**Work order:** Extract every one of the lines below without any alteration, and leave the pictures out of your answer.
Extracted data Start Marker
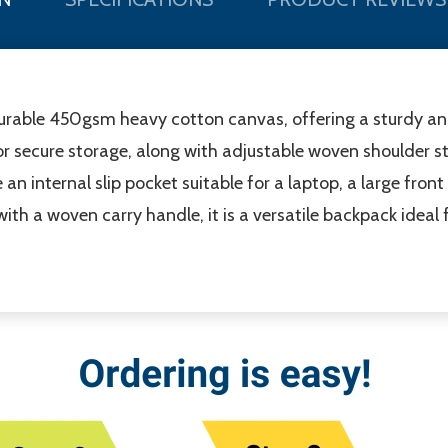
rable 450gsm heavy cotton canvas, offering a sturdy and r
 secure storage, along with adjustable woven shoulder s
 an internal slip pocket suitable for a laptop, a large fro
with a woven carry handle, it is a versatile backpack ideal f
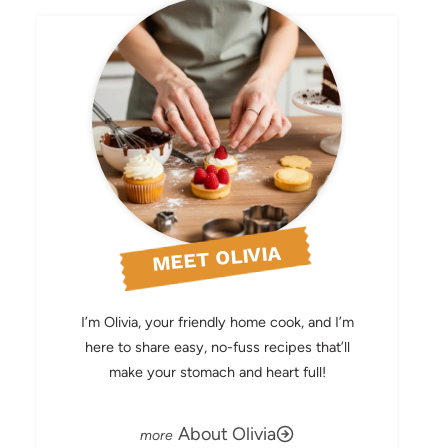
MEET OLIVIA
I’m Olivia, your friendly home cook, and I’m
here to share easy, no-fuss recipes that’ll
make your stomach and heart full!
About Olivia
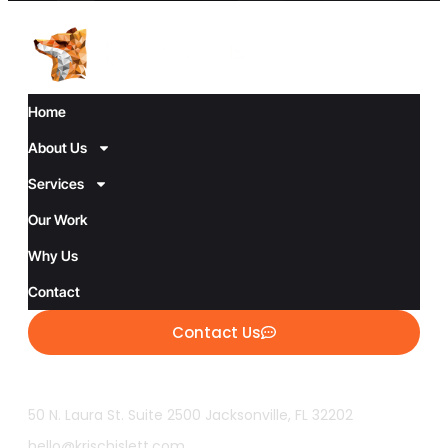
Home
About Us
Services
Our Work
Why Us
Contact
Contact Us
50 N. Laura St. Suite 2500 Jacksonville, FL 32202
hello@krischislett.com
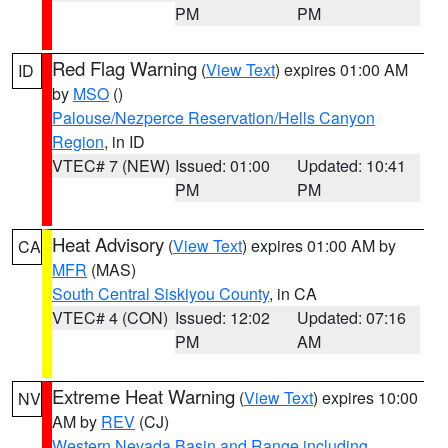
PM
PM
Red Flag Warning
(
View Text
) expires 01:00 AM
ID
by
MSO
()
Palouse/Nezperce Reservation/Hells Canyon
Region
, in ID
VTEC# 7 (NEW)
Issued: 01:00
Updated: 10:41
PM
PM
Heat Advisory
(
View Text
) expires 01:00 AM by
CA
MFR
(MAS)
South Central Siskiyou County
, in CA
VTEC# 4 (CON)
Issued: 12:02
Updated: 07:16
PM
AM
Extreme Heat Warning
(
View Text
) expires 10:00
NV
AM by
REV
(CJ)
Western Nevada Basin and Range including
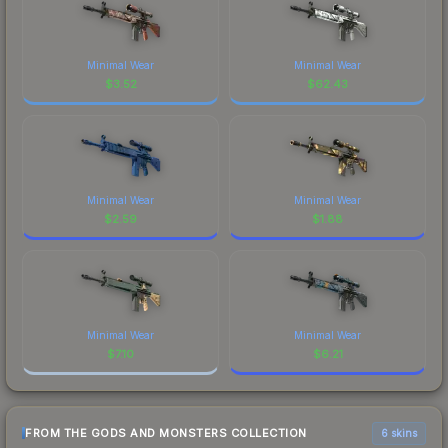
Minimal Wear
Minimal Wear
$
3.52
$
62.43
Minimal Wear
Minimal Wear
$
2.59
$
1.88
Minimal Wear
Minimal Wear
$
7.10
$
6.21
FROM THE GODS AND MONSTERS COLLECTION
6 skins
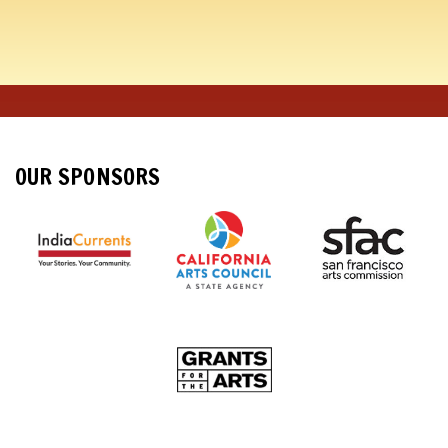
OUR SPONSORS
Extracted data End Marker
**Result:**
rable 450gsm heavy cotton canvas, offering a sturdy and r
 secure storage, along with adjustable woven shoulder s
 an internal slip pocket suitable for a laptop, a large fro
with a woven carry handle, it is a versatile backpack ideal f
MEET OLIVIA
I’m Olivia, your friendly home cook, and I’m
here to share easy, no-fuss recipes that’ll
make your stomach and heart full!
About Olivia
Home
About Us
Services
Our Work
Why Us
Contact
Contact Us
50 N. Laura St. Suite 2500 Jacksonville, FL 32202
hello@krischislett.com
PM
PM
Red Flag Warning
(
View Text
) expires 01:00 AM
ID
by
MSO
()
Palouse/Nezperce Reservation/Hells Canyon
Region
, in ID
VTEC# 7 (NEW)
Issued: 01:00
Updated: 10:41
PM
PM
Heat Advisory
(
View Text
) expires 01:00 AM by
CA
MFR
(MAS)
South Central Siskiyou County
, in CA
VTEC# 4 (CON)
Issued: 12:02
Updated: 07:16
PM
AM
Extreme Heat Warning
(
View Text
) expires 10:00
NV
AM by
REV
(CJ)
Western Nevada Basin and Range including
Minimal Wear
Minimal Wear
$
3.52
$
62.43
Minimal Wear
Minimal Wear
$
2.59
$
1.88
Minimal Wear
Minimal Wear
$
7.10
$
6.21
FROM THE GODS AND MONSTERS COLLECTION
6 skins
OUR SPONSORS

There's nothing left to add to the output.